Around the time the book was published, I saw McCullough giving an interview on American TV. With his usual charm and eloquence, he noted the role of the French in the founding of our country, especially of Rochambeau's army at Yorktown, which he called greater than Washington's. Then he said something that made me run for the nearest pen and piece of scratch paper. I was repeating his words aloud as I went so as not to forget them, so I hope I caught them properly. Regardless, I think I captured the spirit of his remarks. Here they are as I scribbled them down:
"The French connection is much greater than we realize...History is much more than just armies and politicians. To me, Mark Twain, Willa Cather [and other writers whose names I did not get down] are as important to who we are as anyone else--and that should be included [in historical accounts]."
I think he's right on both counts: the French role is often undervalued in the American portfolio, as our stock brokers would have it, and history is driven by culture not just events. Yet McCullough doesn't comment on the discrepancy when it comes to Twain and the French.
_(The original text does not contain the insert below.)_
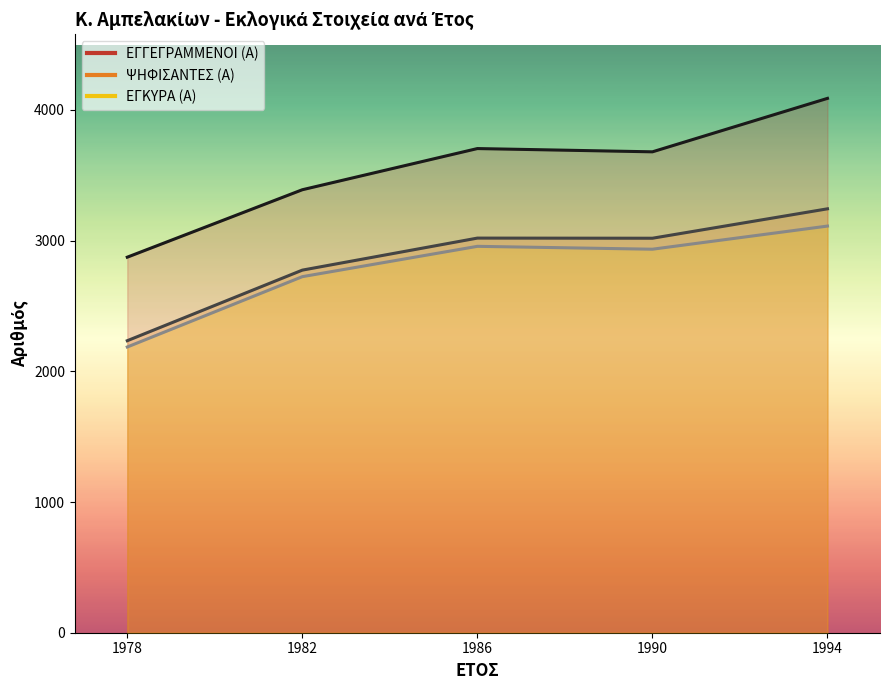

Rank the series at 1990 from highest to lowest value.

ΕΓΓΕΓΡΑΜΜΕΝΟΙ (Α), ΨΗΦΙΣΑΝΤΕΣ (Α), ΕΓΚΥΡΑ (Α)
Yes, the French played an important part in American history, and so in his way did Twain--but don't expect the latter to have hailed the former!
A few months ago, by coincidence, I met McCullough at a college writing conference at Dartmouth College, where he was giving a brief talk about writing history. Afterwards, I went up and shook his hand and told him about my Fulbright project on Twain and France. He immediately directed me--without needing to recall or refer to anything--to the hotel where Twain had stayed on his first trip to Paris: "You must go to the Grand Hotel du Louvre!"
I said I'd be here for six months and would be renting an apartment for myself and my family.
"Well, just go for a night anyway," he suggested.
I took McCullough's word for it, of course (he being the eminent historian), but just to double check, I looked up in The Innocents Abroad where Twain and the other American tourists aboard The Quaker City in Paris. There it is, at the end of Chapter 12, in a passage that begins auspiciously but soon devolves into a complaint. Shades of Francophobia to come:
To close our first day in Paris cheerfully and pleasantly, we now sought our grand room in the Grand Hotel du Louvre and climbed into our sumptuous bed to read and smoke--but alas!
It was pitiful
In a whole city-full,
Gas we had none.
No gas to read by--nothing but dismal candles. It was a shame. We tried to map out excursions for the morrow; we puzzled over French "guides to Paris"; we talked disjointedly in a vain endeavor to make head or tail of the wild chaos of the day's sights and experiences; we subsided to indolent smoking; we gaped and yawned and stretched--then feebly wondered if we were really and truly in renowned Paris, and drifted drowsily away into that vast mysterious void that men call sleep.
Maybe that unhappy review still accounts, some century and a half later, for the fact that the hotel fails to mention Twain in its own story of its history. Freud, yes. Arthur Conan Doyle and Sherlock Holmes, yes. Camille Pissarro, yes. But no marking of Twain in the description on its website of "a true Parisian hotel."
Still, one of these nights I think I'll try to take McCullough's advice and spring for a room there--then see if the management has any record of Twain's complaint.